Carbene formation in its lower singlet state from photoexcited 3H-diazirine or diazomethane. A combined CASPT2 and ab initio direct dynamics trajectory study

The potential energy surfaces of the ground and valence excited states of both 3H-diazirine and diazomethane have been studied computationally by mean of the CASSCF method in conjunction with the cc-pVTZ basis set. The energies of the critical points found on such surfaces have been recomputed at the CASPT2/cc-pVTZ level. Additionally, ab initio direct dynamic trajectory calculations have been carried out on the S(1) and S(2) surfaces, starting each trajectory run at the region dominated by the conformational molecular rearrangement of diazomethane. It is found that both isomers are interconnected along a C(s)() reaction coordinate on each potential surface.
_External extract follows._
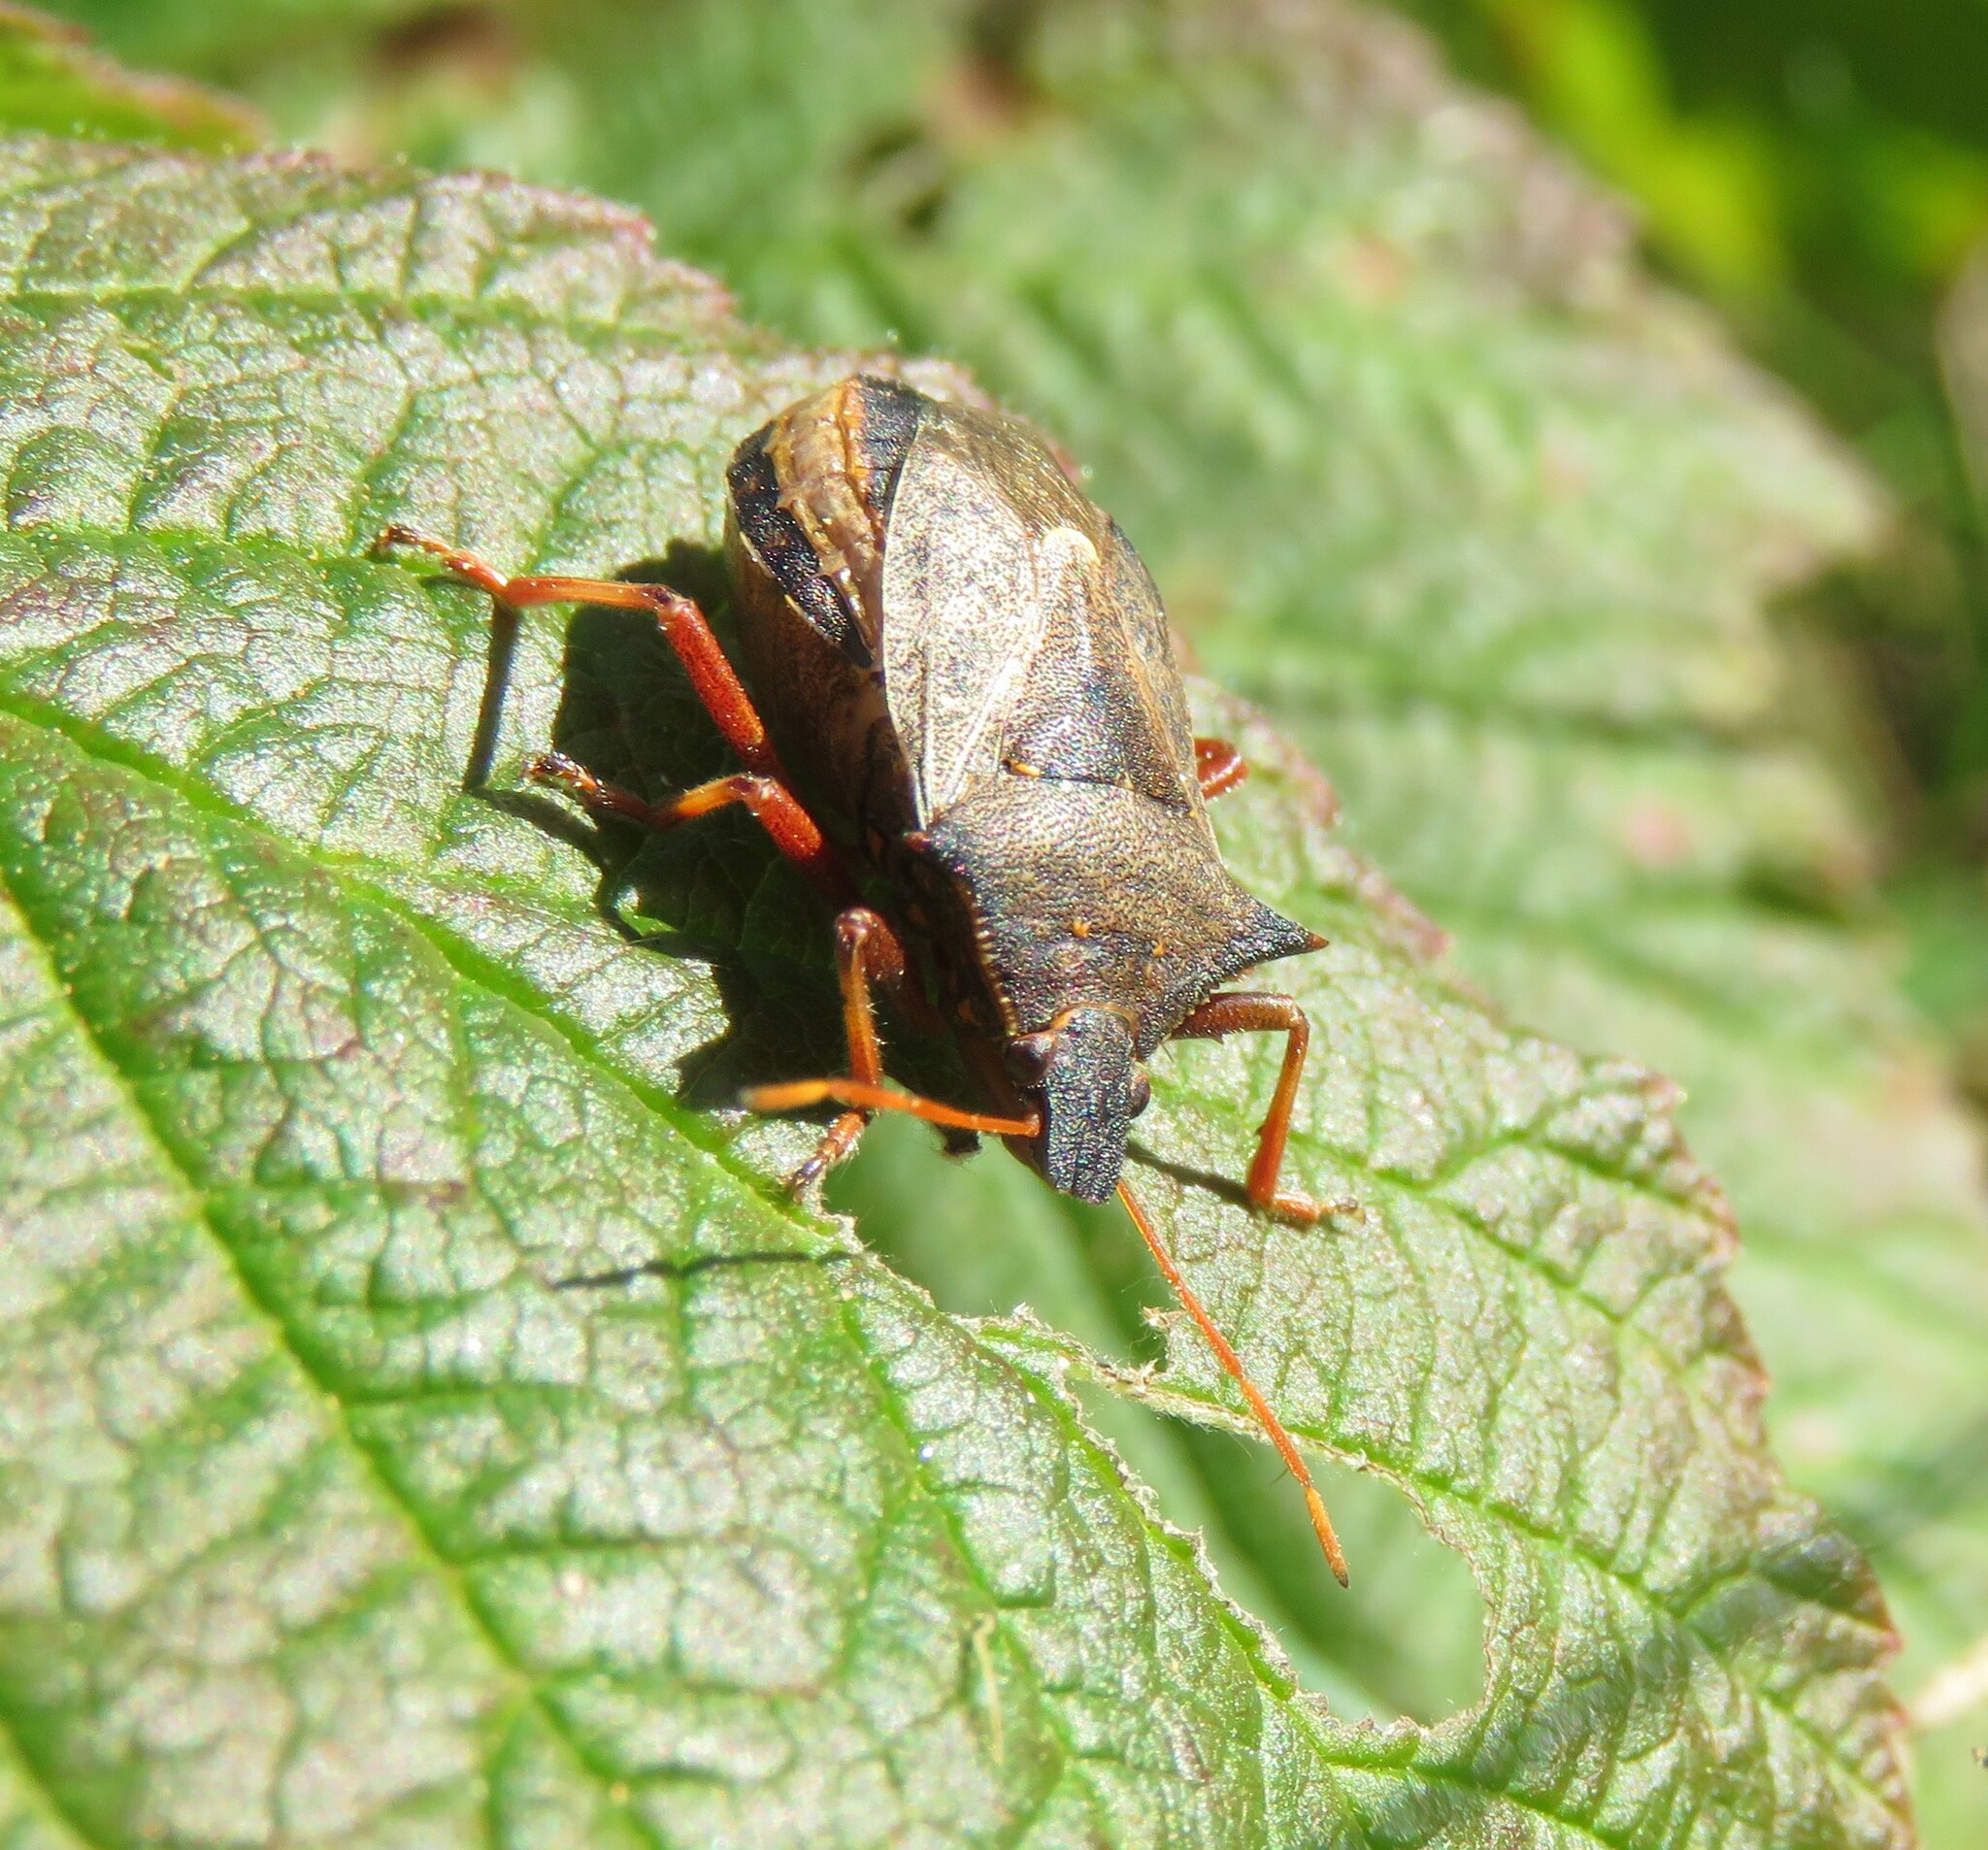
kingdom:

Radiationless deactivation of the corresponding S(1) state of each isomer occurs through the same point on the surface, an S(1)/S(0) conical intersection. Thereafter, the system has enough energy to surmount the barrier which leads to dissociation products (CH(2) + N(2)) on S(0) state. Therefore, photoexcitation to S(1) state of either diazirine of diazomethane produces methylene in its lower singlet state on a very short time scale (ca. 100 fs). Furthermore, both isomers can generate excited singlet carbene when they are excited onto the S(2) surface; in this case, they lose the activation energy passing through another common S(2)/S(1) conical intersection and then proceed to dissociation into carbene and N(2) on the S(1) surface. For the special case of methylene, it rapidly experiences deexcitation to S(0) state.